You know, I kind of drop everything and do that. And so if you have flexibility in your life to do that, you can go ahead and try it. If you're married or have kids or have other responsibilities, you can experiment with what works for you. You know, you can spend a couple hours every weekend here and there.
But that's what I do, basically, a weekend a month where I sit down and I put out a project and then relax for a little bit. So, yeah, moral of the story is I think, like, do what works for you. I'm just kind of sharing what's worked for me.
And the final thought I want to put out there is that you need to, like, put in the hours. I think a lot of people DM me and are like, hey, like, I'm feeling really unmotivated because I'm trying to build these projects and they're taking me so much time.
And, like, you know, how do you do it? Like, what's your secret? And the first thing I ask them is, like, oh, like, I'm sorry to hear that. How many projects have you built? And more often than not, they're like, oh, this is my second project. And I just stare at them and I'm like, you can't go to the gym for the second time ever and then look down and be like, where are my biceps?

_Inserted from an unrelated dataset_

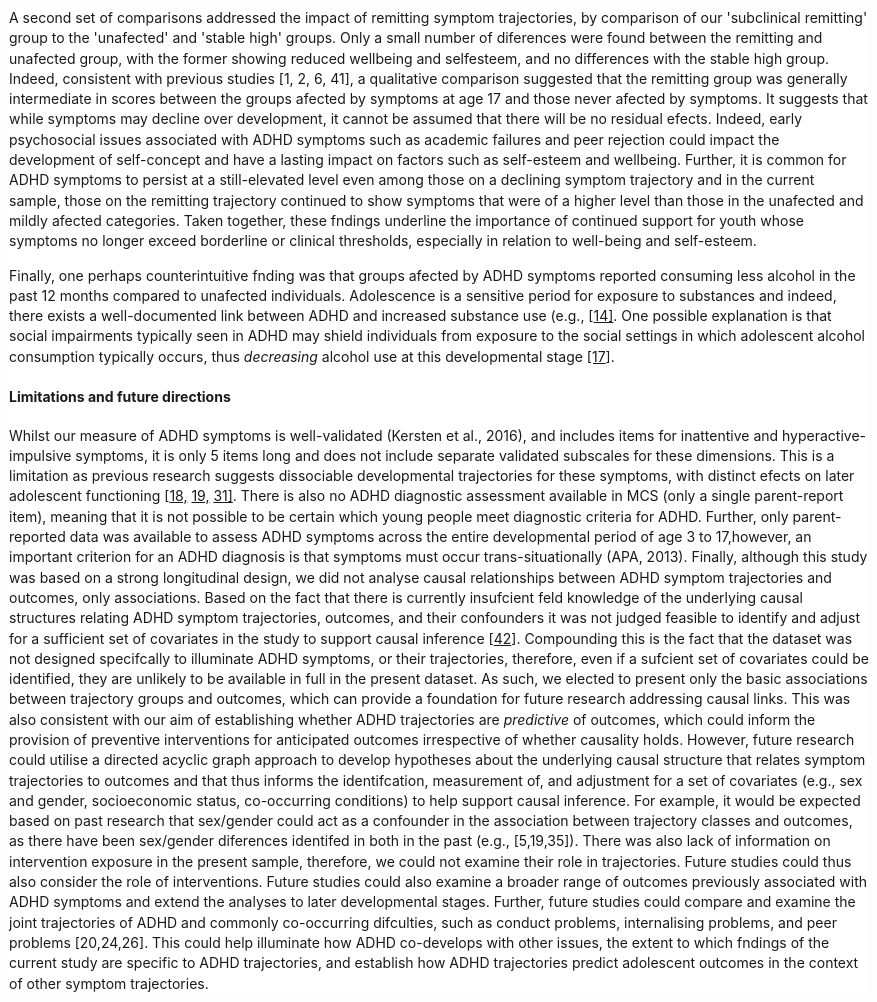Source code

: A second set of comparisons addressed the impact of remitting symptom trajectories, by comparison of our 'subclinical remitting' group to the 'unafected' and 'stable high' groups. Only a small number of diferences were found between the remitting and unafected group, with the former showing reduced wellbeing and selfesteem, and no differences with the stable high group. Indeed, consistent with previous studies [1, 2, 6, 41], a qualitative comparison suggested that the remitting group was generally intermediate in scores between the groups afected by symptoms at age 17 and those never afected by symptoms. It suggests that while symptoms may decline over development, it cannot be assumed that there will be no residual efects. Indeed, early psychosocial issues associated with ADHD symptoms such as academic failures and peer rejection could impact the development of self-concept and have a lasting impact on factors such as self-esteem and wellbeing. Further, it is common for ADHD symptoms to persist at a still-elevated level even among those on a declining symptom trajectory and in the current sample, those on the remitting trajectory continued to show symptoms that were of a higher level than those in the unafected and mildly afected categories. Taken together, these fndings underline the importance of continued support for youth whose symptoms no longer exceed borderline or clinical thresholds, especially in relation to well-being and self-esteem.

Finally, one perhaps counterintuitive fnding was that groups afected by ADHD symptoms reported consuming less alcohol in the past 12 months compared to unafected individuals. Adolescence is a sensitive period for exposure to substances and indeed, there exists a well-documented link between ADHD and increased substance use (e.g., [[14\]](#page-9-29). One possible explanation is that social impairments typically seen in ADHD may shield individuals from exposure to the social settings in which adolescent alcohol consumption typically occurs, thus *decreasing* alcohol use at this developmental stage [\[17](#page-9-30)].

#### **Limitations and future directions**

Whilst our measure of ADHD symptoms is well-validated (Kersten et al., 2016), and includes items for inattentive and hyperactive-impulsive symptoms, it is only 5 items long and does not include separate validated subscales for these dimensions. This is a limitation as previous research suggests dissociable developmental trajectories for these symptoms, with distinct efects on later adolescent functioning [[18,](#page-9-10) [19,](#page-9-11) [31\]](#page-9-14). There is also no ADHD diagnostic assessment available in MCS (only a single parent-report item), meaning that it is not possible to be certain which young people meet diagnostic criteria for ADHD. Further, only parent-reported data was available to assess ADHD symptoms across the entire developmental period of age 3 to 17,however, an important criterion for an ADHD diagnosis is that symptoms must occur trans-situationally (APA, 2013). Finally, although this study was based on a strong longitudinal design, we did not analyse causal relationships between ADHD symptom trajectories and outcomes, only associations. Based on the fact that there is currently insufcient feld knowledge of the underlying causal structures relating ADHD symptom trajectories, outcomes, and their confounders it was not judged feasible to identify and adjust for a sufficient set of covariates in the study to support causal inference [[42](#page-10-5)]. Compounding this is the fact that the dataset was not designed specifcally to illuminate ADHD symptoms, or their trajectories, therefore, even if a sufcient set of covariates could be identified, they are unlikely to be available in full in the present dataset. As such, we elected to present only the basic associations between trajectory groups and outcomes, which can provide a foundation for future research addressing causal links. This was also consistent with our aim of establishing whether ADHD trajectories are *predictive* of outcomes, which could inform the provision of preventive interventions for anticipated outcomes irrespective of whether causality holds. However, future research could utilise a directed acyclic graph approach to develop hypotheses about the underlying causal structure that relates symptom trajectories to outcomes and that thus informs the identifcation, measurement of, and adjustment for a set of covariates (e.g., sex and gender, socioeconomic status, co-occurring conditions) to help support causal inference. For example, it would be expected based on past research that sex/gender could act as a confounder in the association between trajectory classes and outcomes, as there have been sex/gender diferences identifed in both in the past (e.g., [5,19,35]). There was also lack of information on intervention exposure in the present sample, therefore, we could not examine their role in trajectories. Future studies could thus also consider the role of interventions. Future studies could also examine a broader range of outcomes previously associated with ADHD symptoms and extend the analyses to later developmental stages. Further, future studies could compare and examine the joint trajectories of ADHD and commonly co-occurring difculties, such as conduct problems, internalising problems, and peer problems [20,24,26]. This could help illuminate how ADHD co-develops with other issues, the extent to which fndings of the current study are specific to ADHD trajectories, and establish how ADHD trajectories predict adolescent outcomes in the context of other symptom trajectories.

Like, where, where, it doesn't work like that, you know? You have to go to the gym consistently over months to see progress. And so the same thing happens with side projects and coding in general. And if you're an engineer, that's even better. I'm not an engineer, actually. I don't do, I don't write code for most of my time at work and I just learned to code a few years ago.
So I think genuinely anybody can do it. You just have to kind of put in the hours and build and good things will happen. So thank you so much for having me. Thank you. Thank you.